%26lsquo%3BBewustwording+nodig+voordat+je+kunt+verbeteren%26rsquo%3B
Nieuws

‘Bewustwording nodig voordat je kunt verbeteren’

Discussies rondom de zorg voor het jonge kalf vragen om actie van de melkveehouderij en kalverhouderij. Arjan Schimmel, voorzitter van brancheorganisatie ZuivelNL, geeft aan hoe hij dit ziet en wat dit betekent voor beide sectoren. Dit interview is vorige week verschenen in Ons Kalf, een special samengesteld door de Vereniging van Kalverhouders (VVK) waarin de gezamenlijke zorg voor het jong kalf wordt belicht.

Hoe kijkt u aan tegen de huidige discussie rondom de zorg voor het jonge kalf?
“Eigenlijk is het heel simpel. De zuivel heeft kalveren: een deel houden we voor ons zelf en een deel moet op een duurzame manier grootgebracht worden op een ander bedrijf. Om dit zo optimaal mogelijk te doen, zullen we als hele keten meer moeten samenwerken. Vijf jaar geleden werd er binnen de zuivelketen nog niet gepraat over vee en vlees. Nu wordt het steeds meer een onderdeel van onze keten. Je ziet bijvoorbeeld initiatieven waarbij melkveehouders die weidegang toepassen meer voor hun slachtkoeien krijgen. Als er een beloning aan zit, stimuleert dit om er verder mee te gaan.”

Is de beloning voor jonge kalveren voldoende?
“Het is maar hoe je hier tegen aan kijkt. Voor een goede blauwe stier krijg je 300 euro, voor een slechte zwartbonte 50 euro. Dus er zit nu ook al veel verschil in de prijs die je als melkveehouder krijgt voor een jong kalf. Dat de beloning te laag is, wil ik niet zeggen maar wat melkveehouders investeren in een kalf moet wel beloond worden.”

Is er veel overleg tussen melkveehouderij en kalverhouderij?
----------------------------------------
- WAT TE DOEN:
**A.** Neem uit het interview over het jonge kalf woordelijk het deel over dat begint bij "Discussies rondom de" en eindigt bij "het jonge kalf?".
**B.** Hoeveel krijg je volgens het interview over het jonge kalf voor een goede blauwe stier?
De items zijn apart materiaal en staan los van het interview over het jonge kalf.
----------------------------------------
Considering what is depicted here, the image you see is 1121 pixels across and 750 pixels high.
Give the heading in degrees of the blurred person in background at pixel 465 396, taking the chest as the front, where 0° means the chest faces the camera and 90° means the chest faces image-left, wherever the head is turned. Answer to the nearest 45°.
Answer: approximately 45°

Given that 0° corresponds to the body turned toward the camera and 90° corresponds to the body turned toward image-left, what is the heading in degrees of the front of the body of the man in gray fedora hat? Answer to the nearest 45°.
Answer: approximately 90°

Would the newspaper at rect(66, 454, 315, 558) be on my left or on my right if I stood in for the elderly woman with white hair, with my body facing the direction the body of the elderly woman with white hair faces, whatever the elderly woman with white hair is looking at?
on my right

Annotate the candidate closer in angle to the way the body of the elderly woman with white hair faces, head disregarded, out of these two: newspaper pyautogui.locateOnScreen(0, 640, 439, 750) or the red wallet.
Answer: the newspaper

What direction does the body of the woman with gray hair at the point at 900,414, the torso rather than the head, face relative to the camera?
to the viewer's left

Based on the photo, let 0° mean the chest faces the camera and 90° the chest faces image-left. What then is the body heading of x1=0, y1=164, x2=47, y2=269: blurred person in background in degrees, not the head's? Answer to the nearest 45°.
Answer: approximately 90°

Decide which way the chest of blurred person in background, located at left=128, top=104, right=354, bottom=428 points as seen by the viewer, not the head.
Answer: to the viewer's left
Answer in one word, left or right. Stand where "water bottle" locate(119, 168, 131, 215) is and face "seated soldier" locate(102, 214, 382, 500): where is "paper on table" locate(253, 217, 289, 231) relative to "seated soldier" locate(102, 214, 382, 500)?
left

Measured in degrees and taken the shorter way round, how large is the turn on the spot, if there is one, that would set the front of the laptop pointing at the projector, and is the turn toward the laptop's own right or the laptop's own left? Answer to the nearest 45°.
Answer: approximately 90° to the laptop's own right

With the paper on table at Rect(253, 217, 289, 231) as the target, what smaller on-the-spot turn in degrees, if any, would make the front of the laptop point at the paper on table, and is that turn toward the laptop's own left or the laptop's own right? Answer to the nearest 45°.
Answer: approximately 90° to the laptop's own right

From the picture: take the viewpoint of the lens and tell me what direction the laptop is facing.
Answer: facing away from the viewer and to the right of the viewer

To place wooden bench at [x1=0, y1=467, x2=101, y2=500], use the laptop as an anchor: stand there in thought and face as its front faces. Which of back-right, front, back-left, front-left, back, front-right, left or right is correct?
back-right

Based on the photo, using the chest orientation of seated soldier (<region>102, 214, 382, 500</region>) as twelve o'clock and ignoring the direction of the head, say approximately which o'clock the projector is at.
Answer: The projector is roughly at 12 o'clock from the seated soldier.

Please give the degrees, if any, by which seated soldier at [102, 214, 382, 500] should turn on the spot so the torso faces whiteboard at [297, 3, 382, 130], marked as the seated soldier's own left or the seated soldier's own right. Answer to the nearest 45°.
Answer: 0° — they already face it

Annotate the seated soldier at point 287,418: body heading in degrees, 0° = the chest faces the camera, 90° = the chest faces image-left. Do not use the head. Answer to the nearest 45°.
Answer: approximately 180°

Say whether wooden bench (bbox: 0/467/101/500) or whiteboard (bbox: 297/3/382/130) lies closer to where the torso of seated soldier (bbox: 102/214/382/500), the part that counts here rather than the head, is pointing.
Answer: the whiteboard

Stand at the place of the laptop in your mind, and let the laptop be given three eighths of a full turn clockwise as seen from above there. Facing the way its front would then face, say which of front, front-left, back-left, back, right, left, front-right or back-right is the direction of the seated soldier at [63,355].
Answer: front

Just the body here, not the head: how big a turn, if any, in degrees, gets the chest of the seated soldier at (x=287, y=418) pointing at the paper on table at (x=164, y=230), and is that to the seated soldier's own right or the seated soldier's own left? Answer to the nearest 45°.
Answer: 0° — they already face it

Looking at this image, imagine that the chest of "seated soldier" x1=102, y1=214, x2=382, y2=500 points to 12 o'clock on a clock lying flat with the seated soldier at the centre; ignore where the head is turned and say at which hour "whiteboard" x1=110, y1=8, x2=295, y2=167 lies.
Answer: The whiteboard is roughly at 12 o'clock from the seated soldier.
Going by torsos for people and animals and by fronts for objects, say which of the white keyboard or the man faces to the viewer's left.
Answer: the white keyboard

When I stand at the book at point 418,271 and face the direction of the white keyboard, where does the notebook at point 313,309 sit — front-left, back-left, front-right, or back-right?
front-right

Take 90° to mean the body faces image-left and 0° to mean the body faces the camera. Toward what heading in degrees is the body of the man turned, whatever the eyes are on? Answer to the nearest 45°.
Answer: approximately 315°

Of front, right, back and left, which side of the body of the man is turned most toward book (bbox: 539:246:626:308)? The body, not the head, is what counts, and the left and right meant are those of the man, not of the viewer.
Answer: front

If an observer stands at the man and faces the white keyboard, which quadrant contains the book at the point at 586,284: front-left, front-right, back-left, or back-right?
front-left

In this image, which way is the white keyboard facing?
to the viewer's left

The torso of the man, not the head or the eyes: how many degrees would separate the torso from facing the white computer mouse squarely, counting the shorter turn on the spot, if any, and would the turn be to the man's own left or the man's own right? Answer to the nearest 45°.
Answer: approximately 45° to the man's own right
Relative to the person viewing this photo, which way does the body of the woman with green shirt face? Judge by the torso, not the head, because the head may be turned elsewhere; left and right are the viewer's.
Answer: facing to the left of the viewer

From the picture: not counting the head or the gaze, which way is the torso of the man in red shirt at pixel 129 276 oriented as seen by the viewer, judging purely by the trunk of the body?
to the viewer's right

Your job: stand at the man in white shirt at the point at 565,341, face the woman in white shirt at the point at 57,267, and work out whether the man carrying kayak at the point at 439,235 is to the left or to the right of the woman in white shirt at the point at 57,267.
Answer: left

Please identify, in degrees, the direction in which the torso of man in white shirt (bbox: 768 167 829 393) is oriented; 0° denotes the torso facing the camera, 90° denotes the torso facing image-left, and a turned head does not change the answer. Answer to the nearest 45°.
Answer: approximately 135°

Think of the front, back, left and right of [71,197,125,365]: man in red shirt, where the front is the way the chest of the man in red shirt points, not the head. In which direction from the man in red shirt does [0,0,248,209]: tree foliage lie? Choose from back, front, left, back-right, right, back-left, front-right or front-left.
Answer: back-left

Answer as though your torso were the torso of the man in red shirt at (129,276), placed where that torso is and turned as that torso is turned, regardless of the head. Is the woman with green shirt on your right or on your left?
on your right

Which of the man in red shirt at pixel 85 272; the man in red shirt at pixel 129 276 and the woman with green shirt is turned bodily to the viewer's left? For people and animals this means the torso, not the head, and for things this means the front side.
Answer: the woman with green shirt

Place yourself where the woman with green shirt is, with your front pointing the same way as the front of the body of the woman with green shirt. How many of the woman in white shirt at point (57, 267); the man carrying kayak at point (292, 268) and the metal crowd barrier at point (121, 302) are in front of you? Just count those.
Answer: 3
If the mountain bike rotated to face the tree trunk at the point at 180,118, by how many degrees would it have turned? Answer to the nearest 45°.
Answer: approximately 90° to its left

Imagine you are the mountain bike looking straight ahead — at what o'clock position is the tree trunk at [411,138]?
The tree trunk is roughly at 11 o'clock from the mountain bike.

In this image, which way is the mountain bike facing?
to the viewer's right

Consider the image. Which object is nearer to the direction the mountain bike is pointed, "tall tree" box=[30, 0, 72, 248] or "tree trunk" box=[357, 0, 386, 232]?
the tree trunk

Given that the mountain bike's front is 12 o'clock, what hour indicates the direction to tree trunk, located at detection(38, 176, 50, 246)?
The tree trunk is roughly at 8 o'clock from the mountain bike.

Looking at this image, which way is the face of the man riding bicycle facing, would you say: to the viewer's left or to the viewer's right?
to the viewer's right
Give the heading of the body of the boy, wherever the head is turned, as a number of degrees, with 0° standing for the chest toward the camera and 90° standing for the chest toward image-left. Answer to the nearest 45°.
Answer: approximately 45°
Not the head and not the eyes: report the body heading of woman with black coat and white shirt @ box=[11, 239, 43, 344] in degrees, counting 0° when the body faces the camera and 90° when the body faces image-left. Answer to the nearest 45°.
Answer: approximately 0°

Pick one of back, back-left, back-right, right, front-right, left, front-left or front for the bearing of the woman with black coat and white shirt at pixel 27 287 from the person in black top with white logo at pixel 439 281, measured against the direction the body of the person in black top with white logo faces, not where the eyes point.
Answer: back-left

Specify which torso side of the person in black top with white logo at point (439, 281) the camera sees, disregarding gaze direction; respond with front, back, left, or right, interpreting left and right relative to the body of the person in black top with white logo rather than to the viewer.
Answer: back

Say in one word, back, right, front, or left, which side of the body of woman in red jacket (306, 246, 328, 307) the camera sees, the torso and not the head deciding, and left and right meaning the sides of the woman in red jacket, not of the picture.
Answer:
----------------------------------------
- RESULTATEN OPDRACHTEN:
**A.**
Discussies rondom de zorg voor het jonge kalf vragen om actie van de melkveehouderij en kalverhouderij. Arjan Schimmel, voorzitter van brancheorganisatie ZuivelNL, geeft aan hoe hij dit ziet en wat dit betekent voor beide sectoren. Dit interview is vorige week verschenen in Ons Kalf, een special samengesteld door de Vereniging van Kalverhouders (VVK) waarin de gezamenlijke zorg voor het jong kalf wordt belicht.

Hoe kijkt u aan tegen de huidige discussie rondom de zorg voor het jonge kalf?

**B.** 300 euro.